A total of 50 male patients who were candidates for unilateral herniorrhaphy under spinal anesthesia were enrolled in our double-blinded clinical trial to evaluate the effect of pre-operative prescription of gabapentin on the post-operative pain. As demonstrated in [Table 1], the mean age was 44.40 ± 15.09 years in case group and 51.00 ± 10.29 years in the control group (P = 0.07). Duration of surgery was not different among two groups (83.4 ± 10 min in case vs. 84 ± 9.6 min in the control group; P = 0.87).

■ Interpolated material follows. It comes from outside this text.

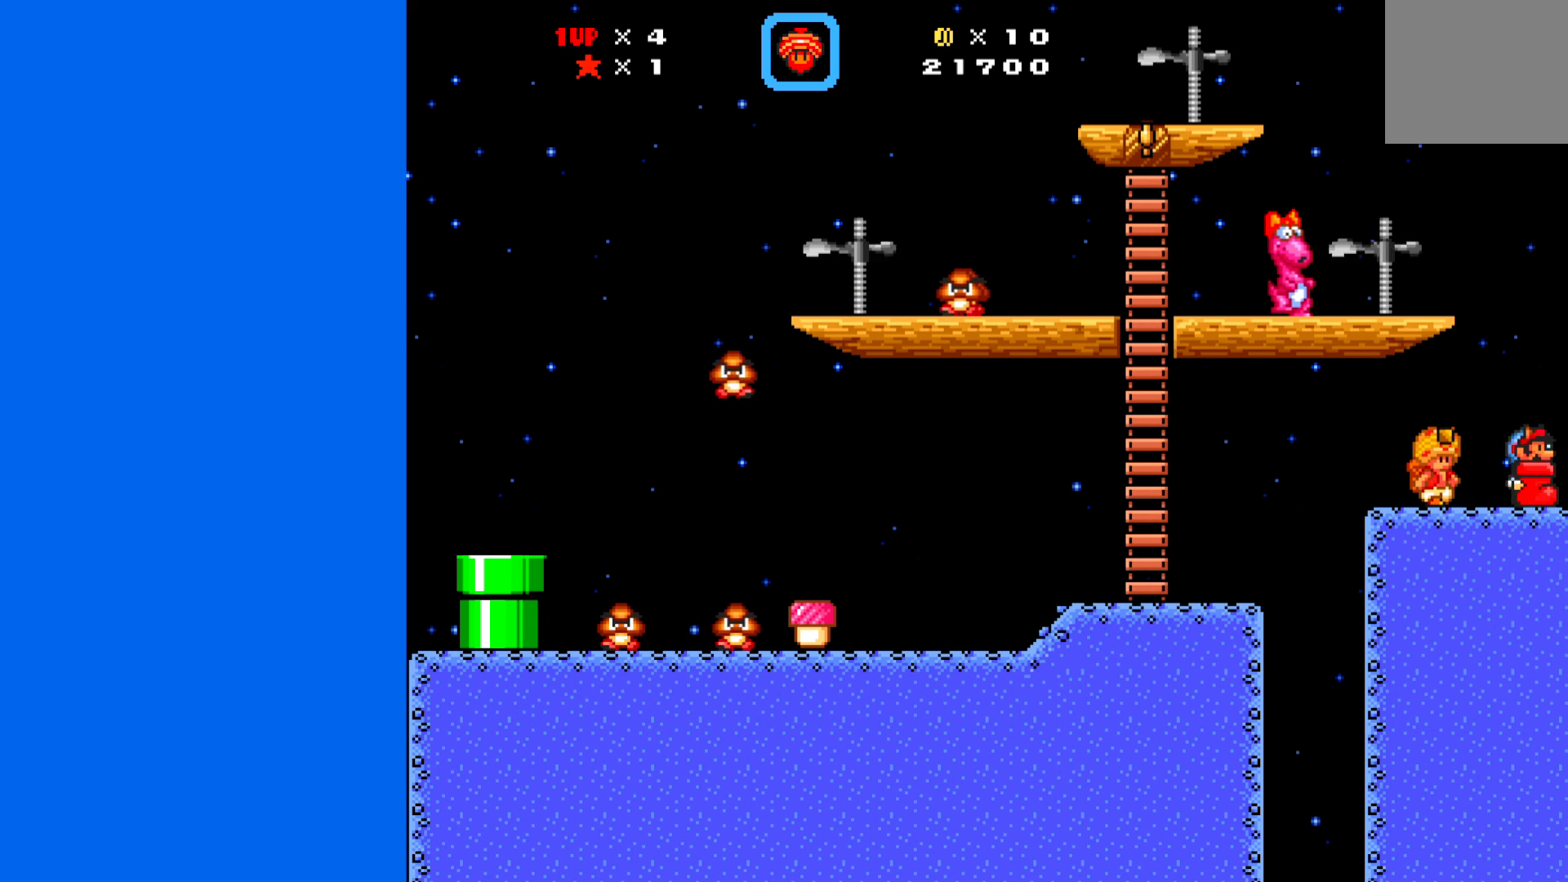
{"buttons": [], "left_stick": "center", "events": [[117, "DPAD_LEFT", "down"], [200, "DPAD_LEFT", "up"]]}
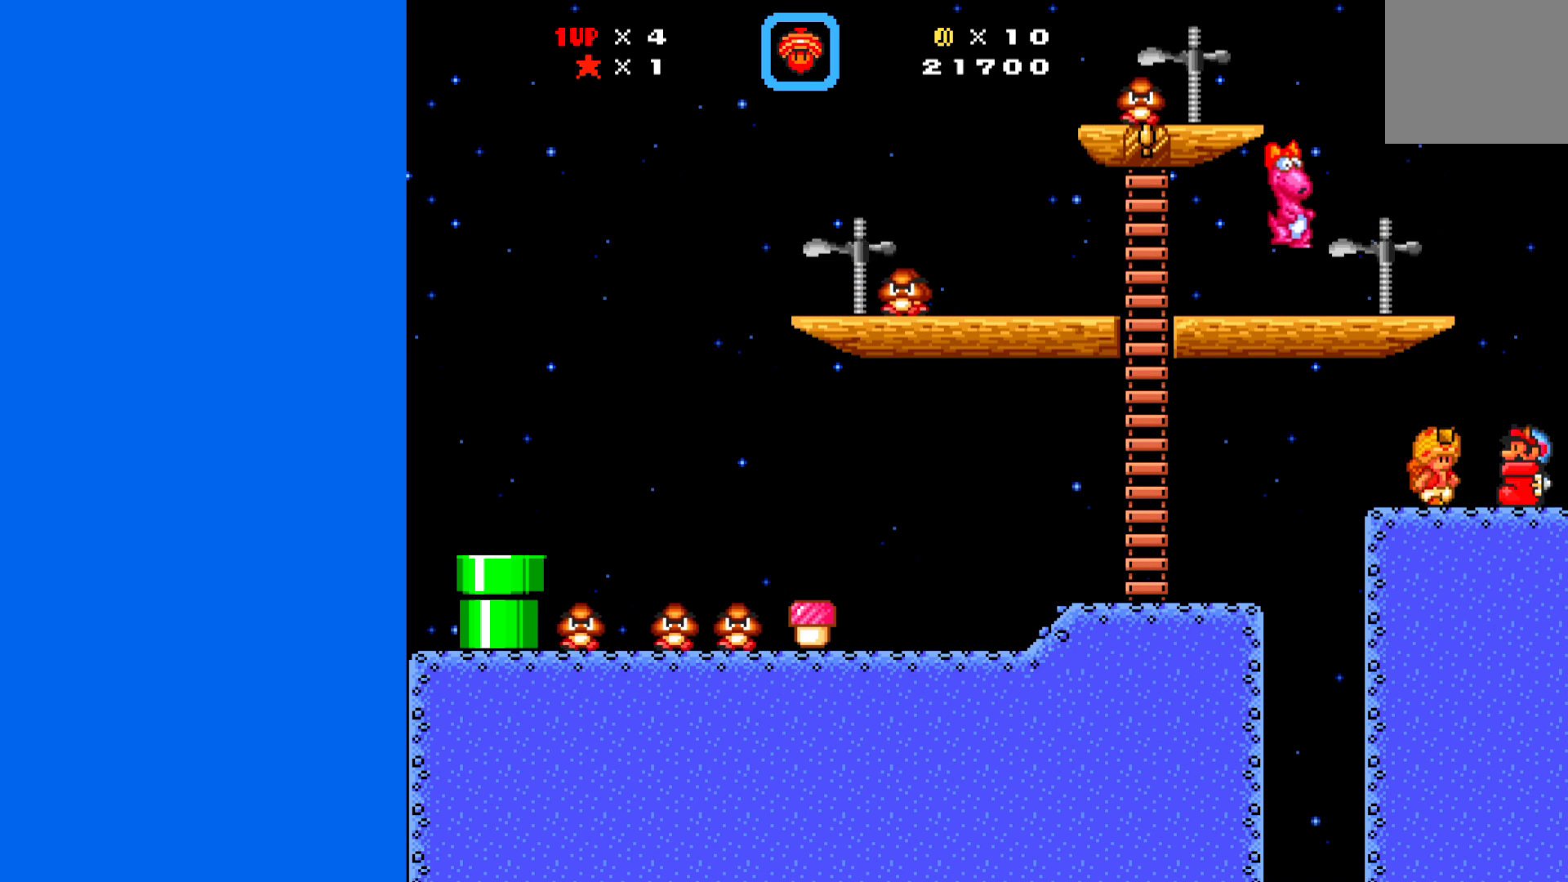
{"buttons": [], "left_stick": "center", "events": []}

Morphine consumption dosage was 1.8 ± 1.5 mg/kg in the control group and 0.9 ± 1.22 mg/kg in gabapentin group during first 24 h after herniorrhaphy, which the difference was statistically significant (P = 0.003) [Table 2]. The time for first analgesic request was 40.8 ± 84 min after herniorrhaphy in the control group and 86.4 ± 82.2 min after surgery in the case group. Although time for the first request for analgesics is shorter in the control group compared with the others, but no statistically significant difference was observed between groups (P = 0.06). The VAS pain scores in 2, 4, 12, 24 h after surgery in two groups were summarized in [Table 2] and [Figure 1].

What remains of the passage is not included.